Labor NGO Ecumenical Institute for Labor Education and Research (EILER) reminds employers that calamity does not suspend labor laws, meaning, workers must be protected against unfair dismissal for taking force majeure leave or proposing to take it. This also means that workers’ wages in both private and public sector still stand and workers should not be fired for their absence.

EILER also urged the Duterte administration to act immediately on the 23,789 stranded passengers on Christmas eve reported by the Philippine Coast Guard, as typhoon Ursula hits the country. Most of the passengers are also workers who saved their leaves for Christmas and are trying to get to their families to celebrate the holidays.

The labor NGO underscored the government should not only remind people to brace for any calamity but should also ensure that coordinating agencies are well-prepared to immediately and efficiently distribute relief and assistance. The government should also encourage employers to uphold workers’ rights and welfare in times of calamity.

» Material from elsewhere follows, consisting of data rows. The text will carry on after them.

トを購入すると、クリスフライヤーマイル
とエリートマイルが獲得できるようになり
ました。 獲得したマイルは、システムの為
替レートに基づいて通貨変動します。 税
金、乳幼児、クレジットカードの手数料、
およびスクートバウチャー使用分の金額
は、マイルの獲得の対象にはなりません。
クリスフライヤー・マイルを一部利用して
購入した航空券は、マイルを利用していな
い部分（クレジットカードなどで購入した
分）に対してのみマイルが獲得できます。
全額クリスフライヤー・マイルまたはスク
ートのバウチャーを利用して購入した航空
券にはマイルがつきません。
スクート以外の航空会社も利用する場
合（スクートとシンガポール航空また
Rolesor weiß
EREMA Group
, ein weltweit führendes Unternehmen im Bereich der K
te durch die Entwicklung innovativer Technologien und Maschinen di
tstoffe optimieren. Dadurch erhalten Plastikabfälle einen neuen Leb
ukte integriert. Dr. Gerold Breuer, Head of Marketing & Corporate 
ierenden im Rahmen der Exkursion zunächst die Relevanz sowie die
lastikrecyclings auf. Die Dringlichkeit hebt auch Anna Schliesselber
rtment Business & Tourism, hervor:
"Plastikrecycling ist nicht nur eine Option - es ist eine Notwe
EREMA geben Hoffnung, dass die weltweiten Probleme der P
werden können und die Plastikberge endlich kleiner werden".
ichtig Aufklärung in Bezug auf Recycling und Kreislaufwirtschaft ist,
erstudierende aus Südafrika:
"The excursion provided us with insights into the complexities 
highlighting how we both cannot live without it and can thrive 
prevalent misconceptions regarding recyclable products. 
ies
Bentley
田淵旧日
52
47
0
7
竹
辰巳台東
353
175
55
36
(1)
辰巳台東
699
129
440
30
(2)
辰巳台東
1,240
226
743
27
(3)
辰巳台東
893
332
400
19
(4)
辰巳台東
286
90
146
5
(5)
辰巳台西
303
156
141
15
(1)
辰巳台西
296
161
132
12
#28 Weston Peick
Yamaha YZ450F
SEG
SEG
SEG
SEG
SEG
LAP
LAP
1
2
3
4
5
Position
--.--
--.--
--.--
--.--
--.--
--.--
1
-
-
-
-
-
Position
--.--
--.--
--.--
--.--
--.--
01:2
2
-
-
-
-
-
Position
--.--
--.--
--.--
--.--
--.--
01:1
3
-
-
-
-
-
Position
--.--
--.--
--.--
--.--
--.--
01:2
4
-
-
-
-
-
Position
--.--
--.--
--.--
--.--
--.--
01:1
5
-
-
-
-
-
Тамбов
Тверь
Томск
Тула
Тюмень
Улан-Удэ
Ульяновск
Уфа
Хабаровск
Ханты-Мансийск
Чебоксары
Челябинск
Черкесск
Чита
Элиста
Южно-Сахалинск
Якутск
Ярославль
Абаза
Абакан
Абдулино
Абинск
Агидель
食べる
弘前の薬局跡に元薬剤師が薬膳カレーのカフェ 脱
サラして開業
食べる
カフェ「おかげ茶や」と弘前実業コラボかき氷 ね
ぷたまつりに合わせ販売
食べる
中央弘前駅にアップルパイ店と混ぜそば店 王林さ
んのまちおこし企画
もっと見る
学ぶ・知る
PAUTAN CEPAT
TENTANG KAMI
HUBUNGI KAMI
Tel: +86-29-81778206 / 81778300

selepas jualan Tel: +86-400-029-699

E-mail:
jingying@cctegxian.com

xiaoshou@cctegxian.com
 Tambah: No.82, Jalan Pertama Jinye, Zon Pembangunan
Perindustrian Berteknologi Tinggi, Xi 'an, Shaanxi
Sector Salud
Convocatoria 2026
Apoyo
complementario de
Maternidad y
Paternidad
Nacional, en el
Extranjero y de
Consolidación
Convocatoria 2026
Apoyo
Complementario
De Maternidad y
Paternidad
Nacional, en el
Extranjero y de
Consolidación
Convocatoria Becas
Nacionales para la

“Workers often take their few days of leaves close to Christmas because for those in the private sector as an example, the Labor Code mandates a yearly service incentive leave of only five days with pay after rendering at least one year of service. Contractual workers are often not entitled to take leaves; hence, they do not earn anything on days they opt to spend time with family. Being stranded means they might take more days off to spend time with the family and that puts them at risk of having no work to return to. Workers are then constantly under extreme pressure to report to work immediately, sacrificing time spent with family,” Executive Director Rochelle Porras said.

Porras added that government must make travel insurance affordable for the people, most especially minimum-wage earners as they are one of the most vulnerable and hit disproportionately hard when calamity strikes and during travel cancellation. Tickets should be fully refunded or should be rebookable without hefty charges. Above all, effective integration of climate resilient universal social protection measures and disaster risk reduction efforts should be adopted and made accessible.

EILER cite the study by Global Peace Index 2019 declaring the Philippines as the most susceptible country to hazards brought about by climate change, with 47 percent of the country’s population is in areas highly exposed to climate hazards such as earthquakes, tsunamis, floods, tropical cyclones and drought.

Porras emphasizes the need to have climate legislations that complements workers’ rights to actively engage workers and unions in the implementation of climate change and disaster risk management policy. She added that proposed bills like that of Senator De Lima’s SB 1123 that seeks to give five-day special emergency leave with pay for government and private sector workers directly affected by natural calamities or disasters is a welcome step.

“Workers’ duty as part of the workforce should not go against their right to be climate resilient and to spend quality time with their families during this Christmas season,” Porras concluded.